Kesadaran untuk melindungi diri sendiri dan orang-orang terdekat menggerakkan saya untuk ikut menjadi agen perubahan dalam meneruskan pesan pemberantasan kosmetik bermerkuri. Agar tak akan ada lagi tumbal berjatuhan selanjutnya. Meski tak punya followers jutaan seperti Mba Dhini Aminarti tapi setidaknya saya punya keinginan besar untuk memberikan kesadaran kepada orang-orang di sekitar saya dan pembaca setia blog saya akan bahaya produk kosmetik bermerkuri.

Cara pertama adalah dengan menggaungkan kesadaran untuk bangga dan mencintai diri sendiri. Cantik tak harus putih. Inilah yang harus disuarakan dengan lantang. Sebab kulit berwarna adalah anugerah Ilahi. Cukup rawat kesehatan kulit sewajarnya dan pancarkan kecantikan yang sejati yaitu kecantikan hati.

Kemudian jangan mudah tergoda rayuan produk pemutih instan, sebab hasil instan biasanya justru membahayakan. Jangan pula tergoda dengan harga kosmetik yang murah dan tak masuk akal, sebab biasanya kosmetik yang terlalu murah menggunakan bahan yang tak jelas asal-usulnya.
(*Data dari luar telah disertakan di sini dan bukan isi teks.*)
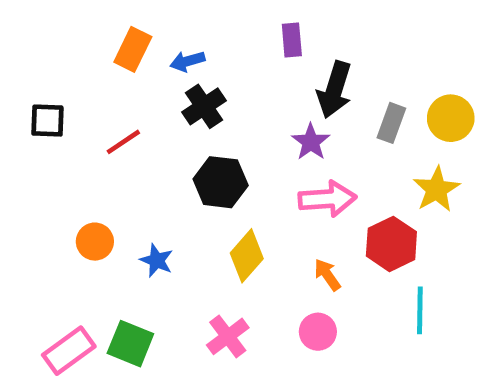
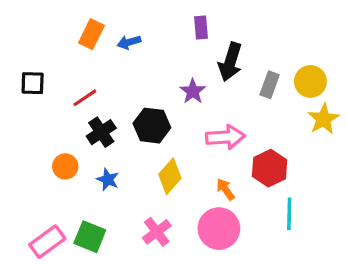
black cross: (204, 106) -> (101, 132), moved
purple star: (311, 142) -> (193, 91), moved
yellow star: (436, 189) -> (323, 119), moved
pink circle: (318, 332) -> (219, 229), size x1.6

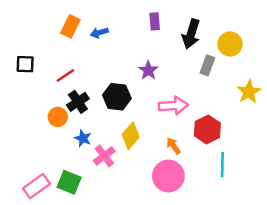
black arrow: (230, 62) -> (191, 34), moved
yellow circle: (310, 81) -> (230, 44), moved
orange circle: (65, 166) -> (58, 117), moved
pink cross: (157, 232) -> (104, 156), moved

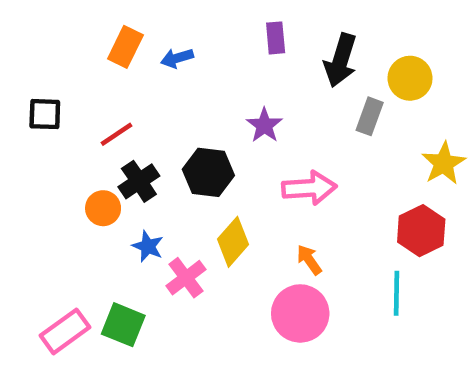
red hexagon: (207, 129) -> (421, 231), moved

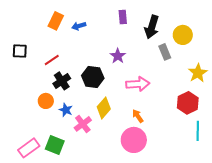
gray rectangle: (370, 116) -> (165, 52), turned -42
orange circle: (103, 208) -> (46, 101), moved
cyan line: (397, 293) -> (198, 131), moved

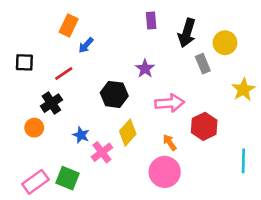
blue arrow: (79, 26) -> (86, 45), moved, turned -32
black cross: (62, 81) -> (51, 103), moved
orange circle: (46, 101) -> (34, 128), moved
red hexagon: (188, 103) -> (204, 126), moved

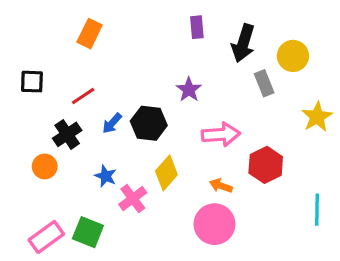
blue arrow: (86, 45) -> (112, 123), moved
orange arrow: (170, 142) -> (221, 186), turned -35

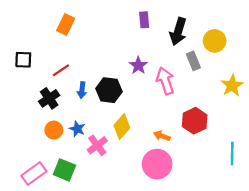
blue arrow: (112, 123) -> (82, 90), turned -35
pink arrow: (221, 134) -> (165, 81), moved, turned -104
orange circle: (45, 166) -> (54, 130), moved

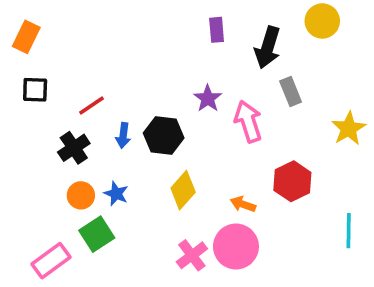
orange rectangle: (66, 24) -> (26, 37), moved
yellow circle: (215, 41) -> (322, 21), moved
pink cross: (97, 145) -> (192, 255), moved
green square: (64, 170) -> (97, 234), moved, turned 35

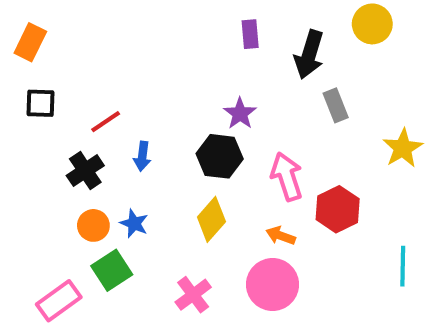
pink arrow: (248, 121) -> (287, 177), moved
black hexagon: (164, 136) -> (220, 156), moved
pink cross: (192, 255) -> (193, 295), moved

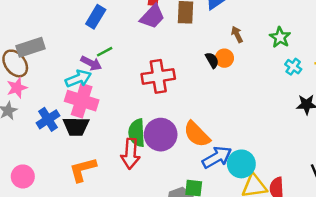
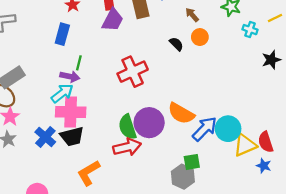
green line: (105, 52) -> (79, 63), turned -32
orange circle: (224, 58) -> (200, 37), moved
red arrow: (130, 154) -> (127, 147), turned -92

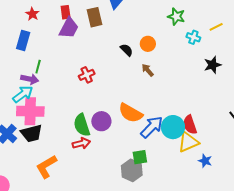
brown arrow: (192, 15) -> (148, 70), moved
red cross: (133, 72) -> (87, 75), size x0.6
purple circle: (149, 123) -> (101, 121), size x0.7
red semicircle: (266, 142) -> (190, 125), moved
red arrow: (127, 147) -> (81, 143), size x0.7

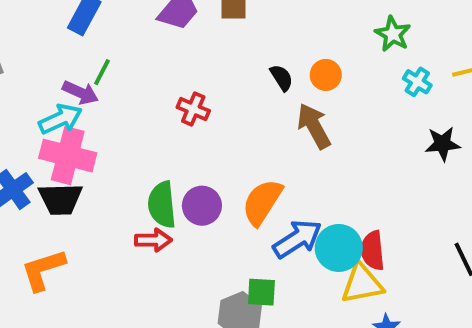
brown arrow: (148, 70) -> (314, 126), size x1.6
red cross: (87, 75) -> (193, 109), turned 35
orange semicircle: (131, 113) -> (262, 202), turned 80
orange L-shape: (46, 167) -> (43, 270), moved

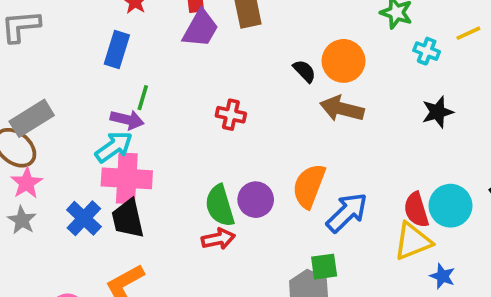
orange circle: (326, 75) -> (344, 61), size x1.5
brown arrow: (314, 126) -> (342, 109), turned -36
black star: (443, 144) -> (438, 112), moved
black trapezoid: (60, 199) -> (128, 219), turned 90
cyan circle: (339, 248) -> (451, 206), moved

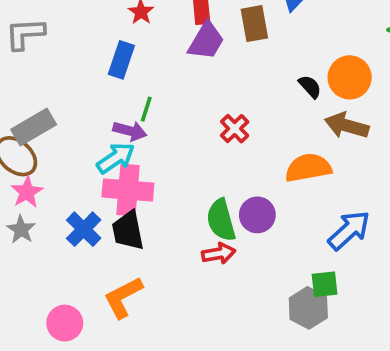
red cross: (231, 115) -> (235, 129), turned 32
orange semicircle: (309, 186) -> (308, 168), moved, turned 57

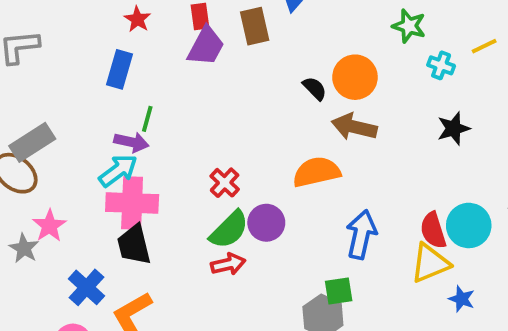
red cross: (235, 129) -> (225, 183), moved
pink star: (27, 192) -> (49, 226), moved
green semicircle: (221, 220) -> (229, 230), turned -117
blue cross: (84, 229) -> (86, 287), moved
blue arrow: (349, 230) -> (361, 234), turned -33

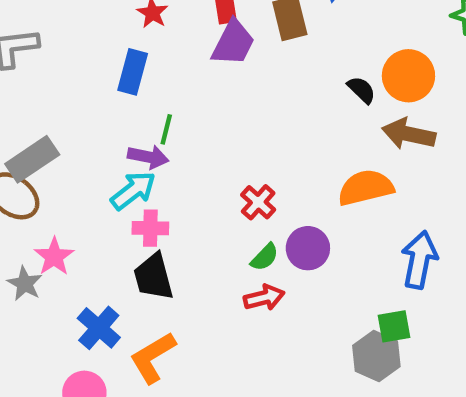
pink cross: (132, 203) -> (150, 228), size x0.6
green semicircle: (229, 230) -> (265, 257), size x0.6

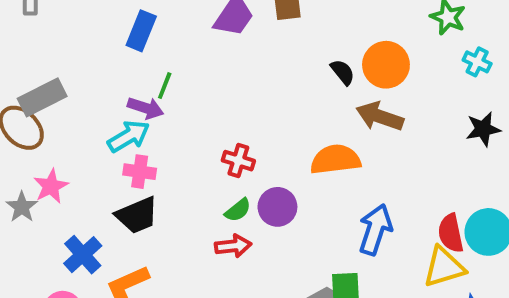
red cross: (258, 202) -> (238, 161), turned -32
black trapezoid: (154, 277) -> (137, 215), turned -105

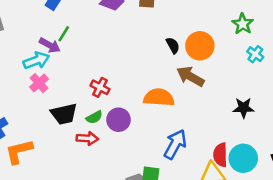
black star: (483, 129) -> (243, 108), moved
pink cross: (140, 172) -> (39, 83), turned 30
black trapezoid: (137, 215) -> (64, 114), moved

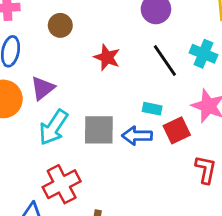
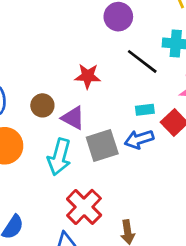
brown circle: (60, 25) -> (42, 105), moved
purple triangle: (43, 88) -> (73, 118), moved, turned -35

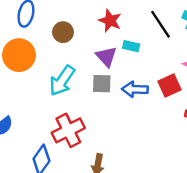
cyan rectangle: (145, 110) -> (131, 46), moved
purple triangle: (73, 118) -> (106, 57), moved
gray square: (102, 146) -> (102, 84), size x0.7

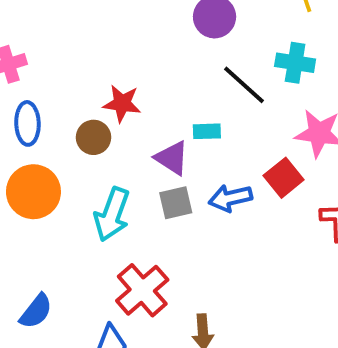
red star: (110, 21) -> (122, 103), moved

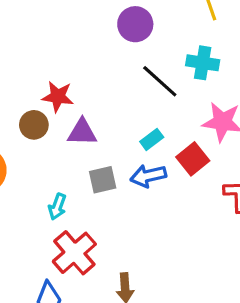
cyan rectangle: (207, 131) -> (152, 139), moved, turned -35
purple triangle: (172, 158) -> (82, 132), moved, turned -32
cyan arrow: (112, 214) -> (57, 207), moved, size x0.6

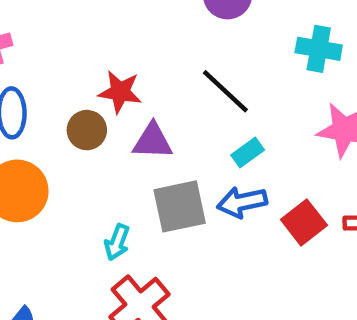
black line: (160, 81) -> (225, 91), moved
red square: (193, 159) -> (304, 222), moved
gray square: (103, 180) -> (180, 206), size x1.4

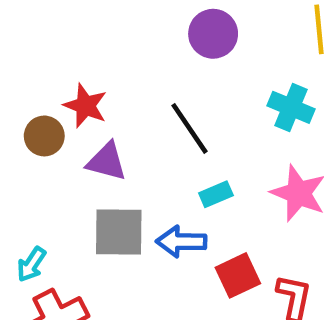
cyan rectangle: (248, 152) -> (216, 194), moved
cyan arrow: (117, 242) -> (31, 264), moved

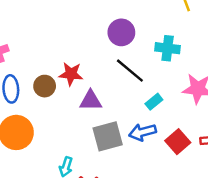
purple circle: (213, 34) -> (121, 32), moved
cyan cross: (291, 107) -> (168, 48), moved
brown circle: (44, 136) -> (45, 86), moved

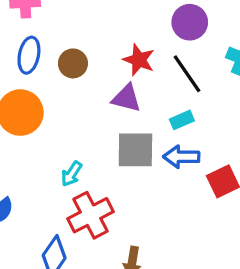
red star: (71, 74) -> (139, 60), moved
cyan rectangle: (154, 102) -> (182, 120), moved

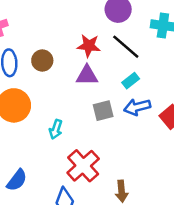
gray square: (135, 150) -> (103, 111), size x0.7
cyan arrow: (72, 174) -> (56, 129), moved

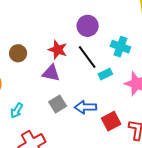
cyan rectangle: (131, 81) -> (105, 74), moved
gray square: (103, 111) -> (58, 104), turned -30

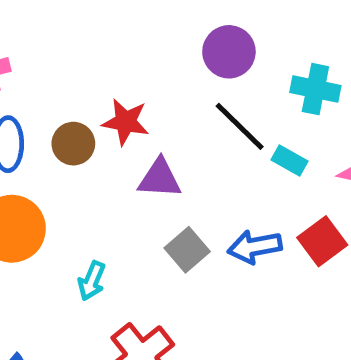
red star: (58, 50) -> (126, 122), moved
cyan rectangle: (105, 74) -> (290, 160), turned 64
red square: (111, 121) -> (322, 241), moved

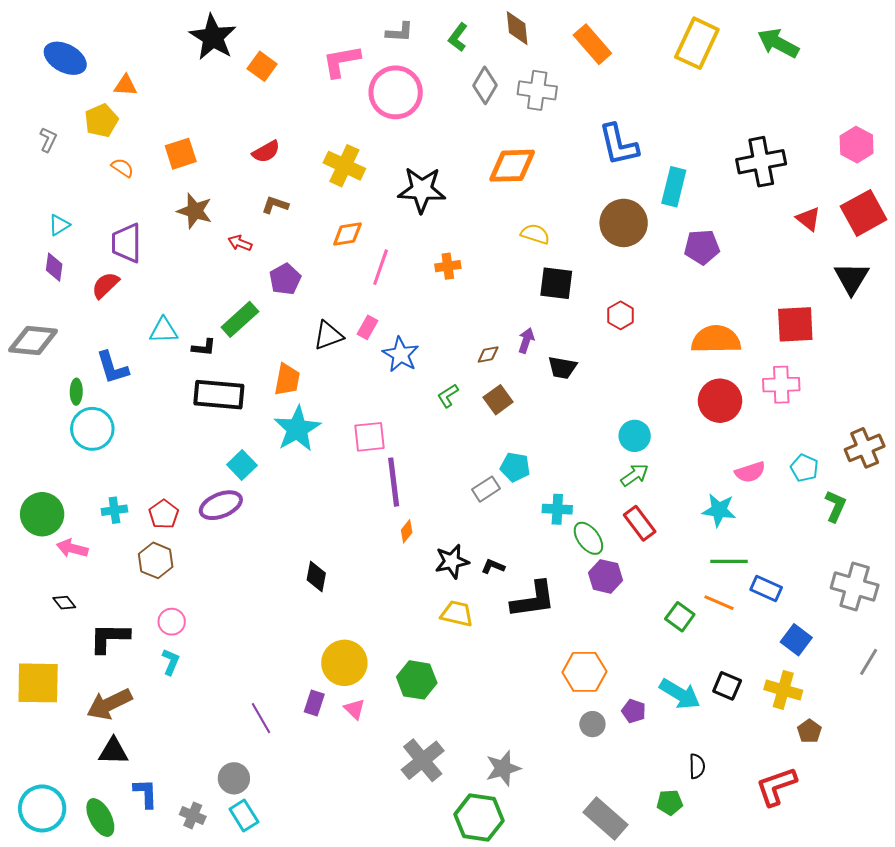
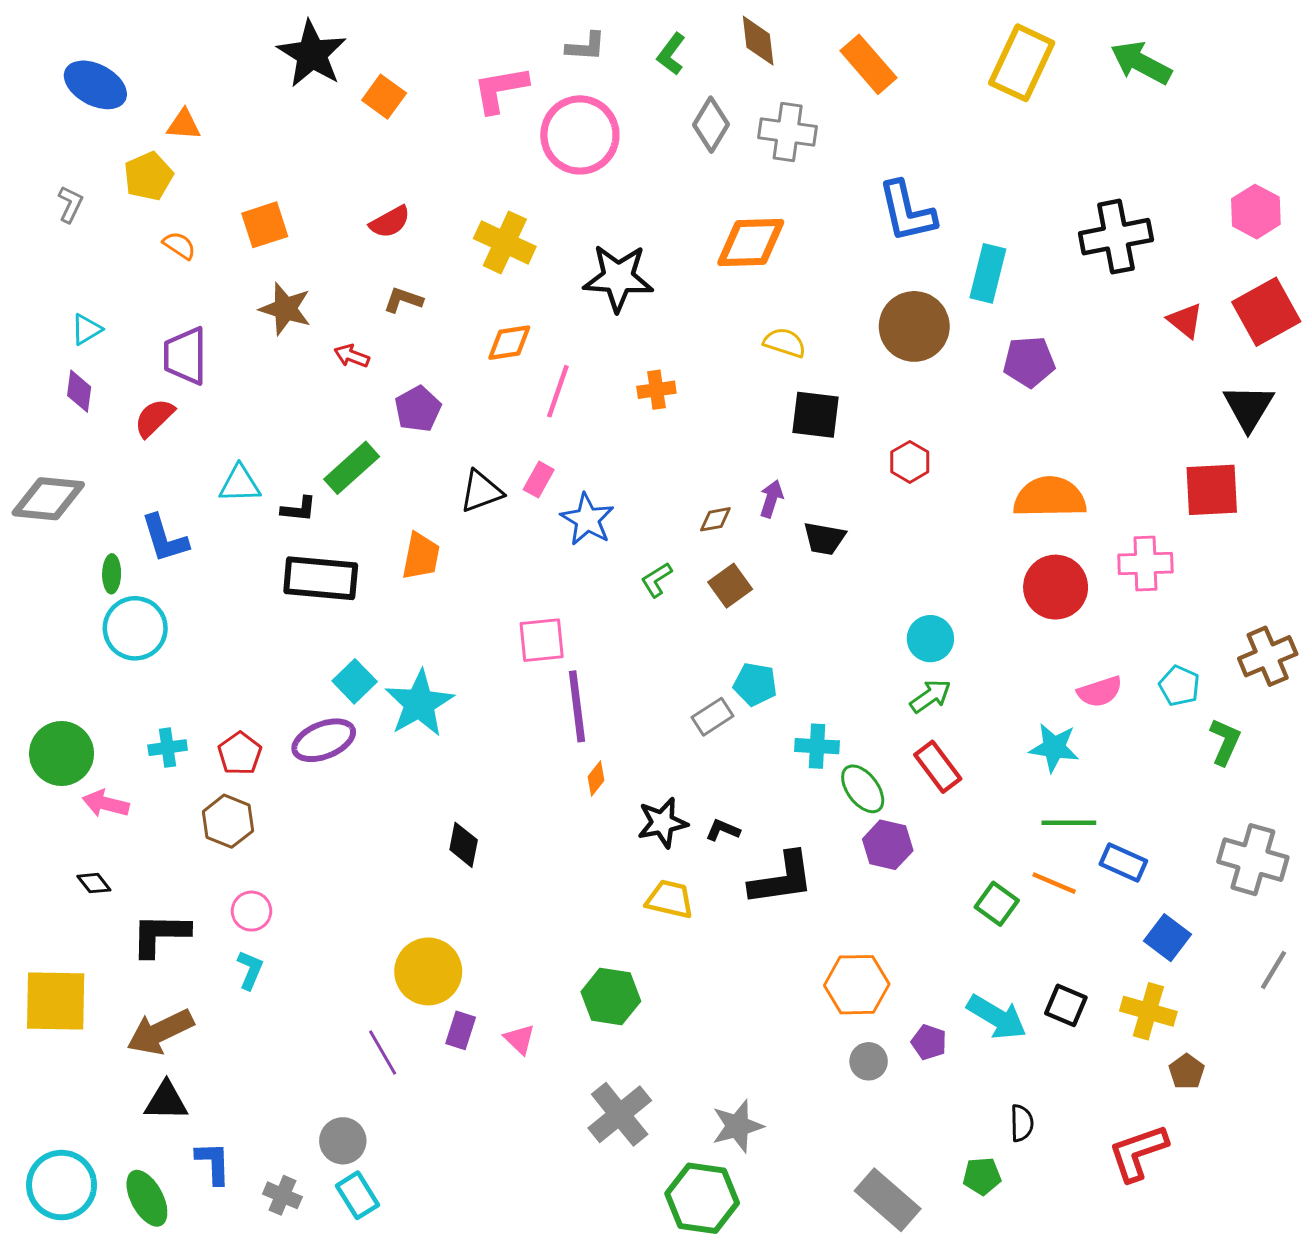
red square: (795, 324) -> (1212, 490), moved
cyan star: (297, 429) -> (419, 703), moved
yellow circle: (344, 663) -> (428, 971), moved

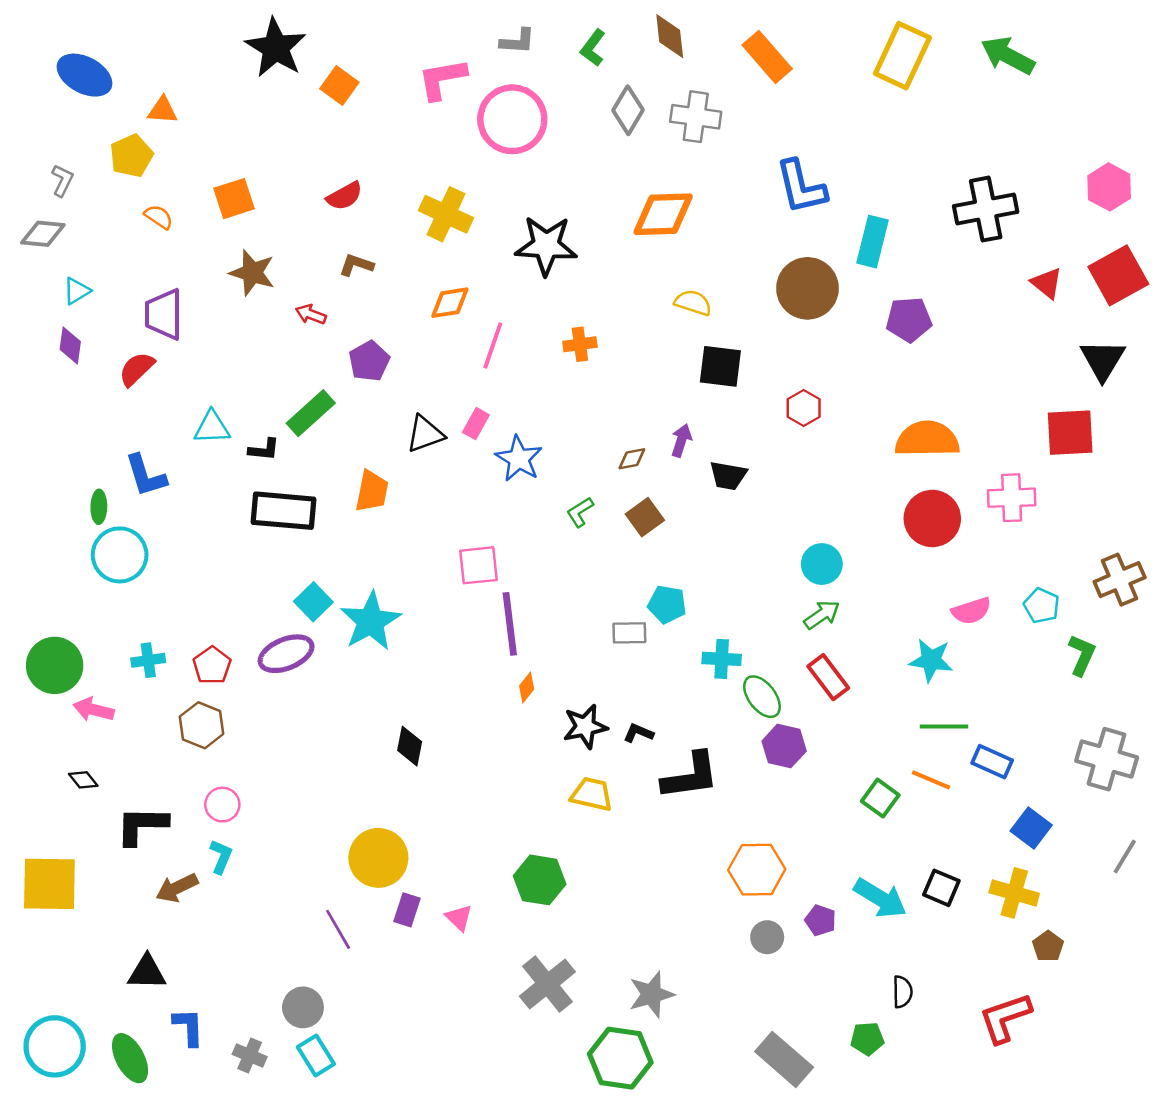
gray diamond: (48, 499) -> (43, 234), moved, size x0.7
gray rectangle: (712, 717) -> (629, 633), turned 32
brown arrow: (160, 1032) -> (177, 888), moved, size x0.7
Kemudian jangan segan untuk melaporkan kepada BPOM jika mencurigai adanya pembuatan, penjualan dan pengedaran produk bermerkuri. Laporkan melalui kontak berikut ini :

Halo BPOM di nomor 1500533 (pulsa lokal)
Pesan singkat ke 081219999533
Email ke halobpom@pom.go.id

stop produk bermerkuri

Terakhir, agar bisa lebih selektif memilih produk kosmetik, selalu ingat CEK KLIK setiap kali membeli produk obat, makanan dan kosmetik :

– Cek Kemasan = Pastikan kemasan produk dalam kondisi yang baik. Segel utuh, tidak penyok dan tidak terbuka serta terlihat layak pakai dan berkualitas.
– Cek Label = Selalu pastikan label kemasan memiliki informasi keterangan sebagai berikut : nomor izin edar, komposisi, nama produk, jenis, kode produksi dan tanggal kedaluwarsa. 
– Cek Izin Edar = Pastikan produk memiliki nomor edar dari BPOM yang resmi dan teregistrasi. Nomor BPOM pada produk bisa di cek secara daring melalui pranala berikut ini : https://cekbpom.pom.go.id/
– Cek Kadaluwarsa = Pastikan produk masih dalam masa layak pakai dan belum kadaluwarsa 

Mengkampanyekan pesan pemberantasan produk bermerkuri secara berantai adalah suatu kewajiban bagi setiap orang. Tongkat estafet ini harus diteruskan agar semakin banyak masyarakat yang mengedukasi lingkungannya akan bahaya produk bermerkuri. Diharapkan jika semakin banyak masyarakat yang paham dan sadar, maka angka peredaran kosmetik bermerkuri dan produk kosmetik berbahaya lainnya juga akan ikut berkurang.  Jadi, yuk ikut bantu saya menyebarkan pesan positif ini ke teman-teman kalian dengan menyebarkan artikel ini ke berbagai media sosial.